**Texte fourni**
=-=-=
16 mars, 2007

Carretera austral (6)

Mercredi 10 décembre 1997
Une équipée familiale et vélocipédique à traves la Patagonie chilienne

Villa Vanguardia- Las Juntas

Une étape d’environ 45 kilomètres, relativement pluvieuse mais entrecoupée de quelques éclaircies.
Las Juntas est encore un de ces petits villages de « Western ». Il n’y a pour ainsi dire qu’une seule rue bordée de quelques magasins, de deux ou trois pensions pour voyageurs, de débits de boissons rustiques et de modestes maisons en planches.
L’histoire de la région apprend que les premiers colons sont arrivés ici dans les années cinquante par la mer puis par l’embouchure du rio Palena. Le village ne s’est créé, à proprement parlé, qu’ à partir de 1983 avec le percement de la Carretera austral.
Nous logeons dans une pension dont le père de la patronne est précisément le fondateur du village. Un octogénaire aux yeux pétillant de malice, parlant posément et doté d’un raisonnement sans faille. C’est un homme qui a tout fait dans sa vie. Il a construit des maisons, élevé des chevaux, déboisé des hectares de terrains.
Ses mains sont larges comme des pelles !
=-=-=
**Données**
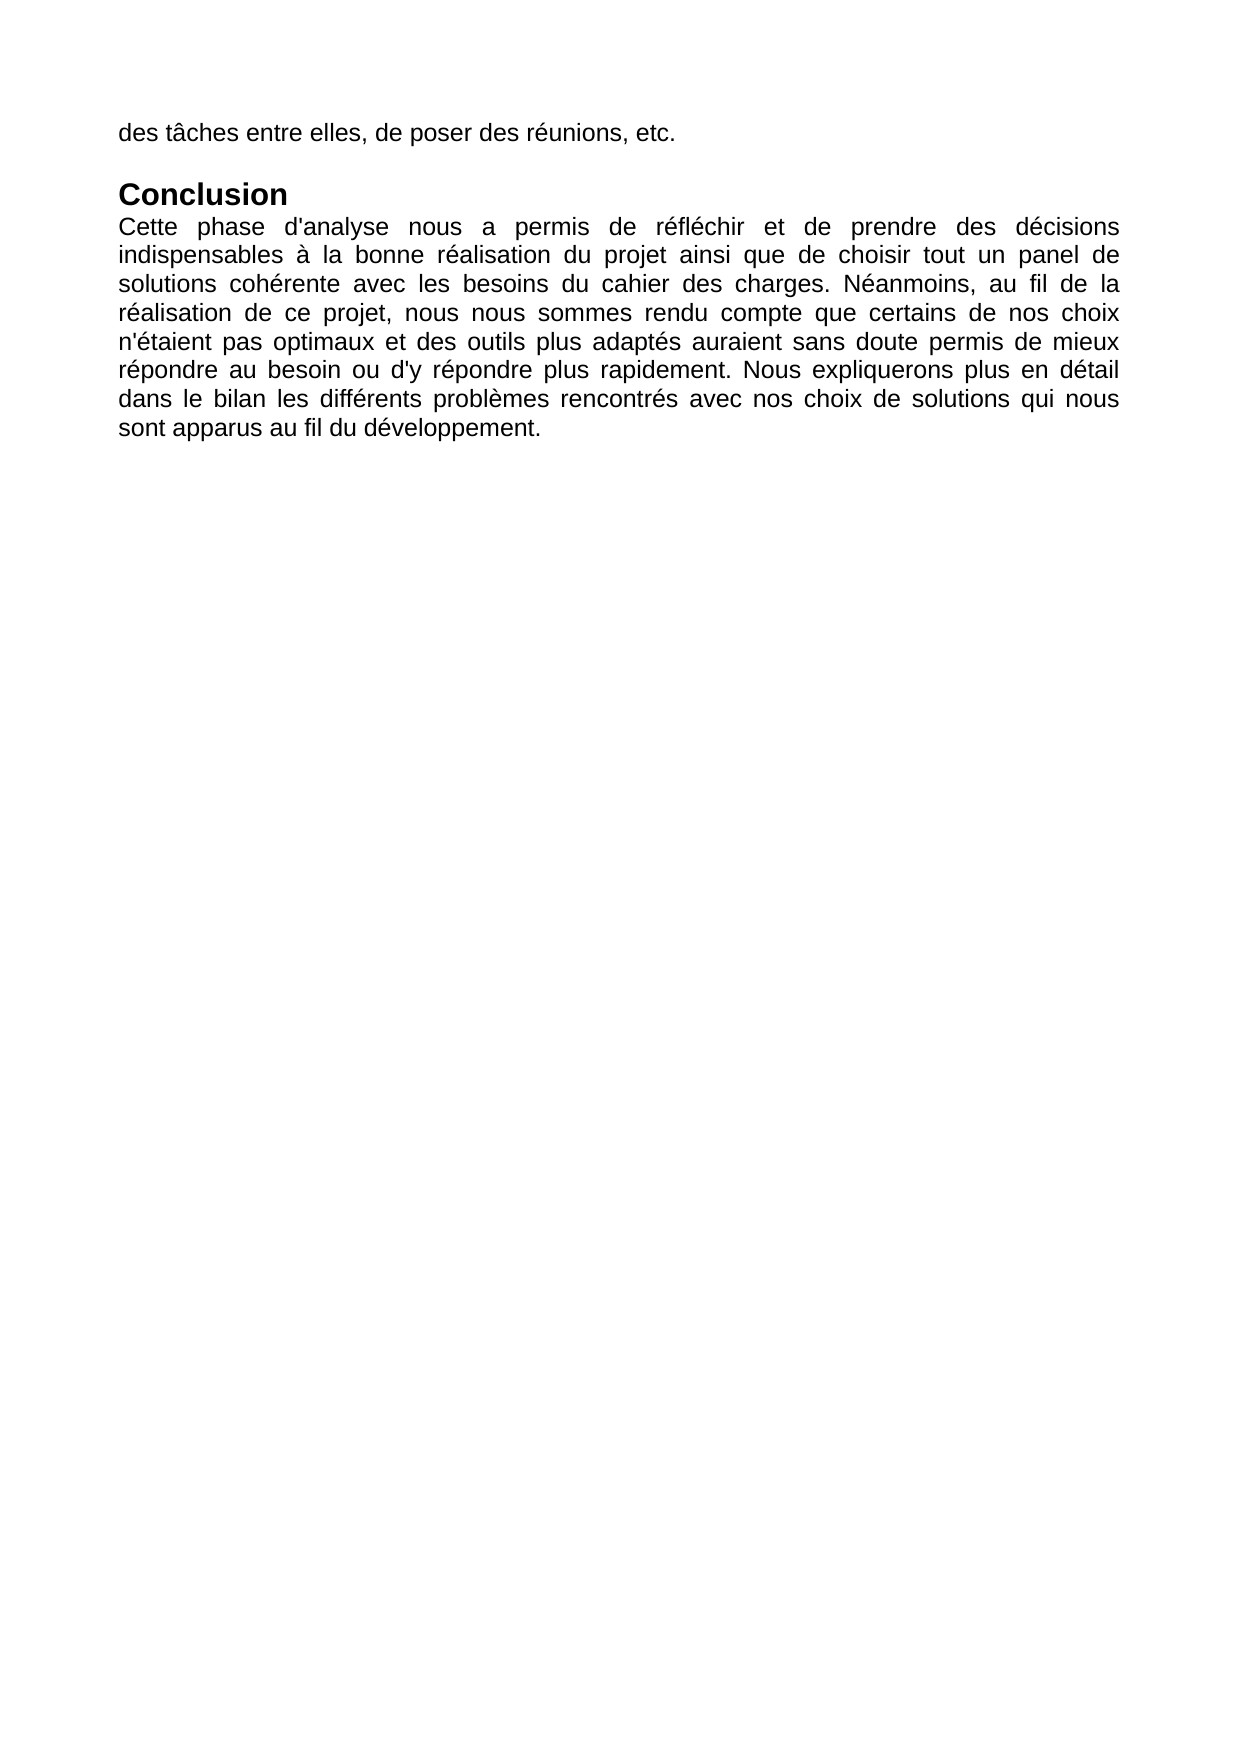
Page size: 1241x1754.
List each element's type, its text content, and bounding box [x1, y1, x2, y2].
=-=-=
Retapez en entier le récit de voyage en Patagonie, sans y changer la moindre chose. Les données n'ont aucun rôle à jouer ici.

**Résultat**
16 mars, 2007

Carretera austral (6)

Mercredi 10 décembre 1997
Une équipée familiale et vélocipédique à traves la Patagonie chilienne

Villa Vanguardia- Las Juntas

Une étape d’environ 45 kilomètres, relativement pluvieuse mais entrecoupée de quelques éclaircies.
Las Juntas est encore un de ces petits villages de « Western ». Il n’y a pour ainsi dire qu’une seule rue bordée de quelques magasins, de deux ou trois pensions pour voyageurs, de débits de boissons rustiques et de modestes maisons en planches.
L’histoire de la région apprend que les premiers colons sont arrivés ici dans les années cinquante par la mer puis par l’embouchure du rio Palena. Le village ne s’est créé, à proprement parlé, qu’ à partir de 1983 avec le percement de la Carretera austral.
Nous logeons dans une pension dont le père de la patronne est précisément le fondateur du village. Un octogénaire aux yeux pétillant de malice, parlant posément et doté d’un raisonnement sans faille. C’est un homme qui a tout fait dans sa vie. Il a construit des maisons, élevé des chevaux, déboisé des hectares de terrains.
Ses mains sont larges comme des pelles !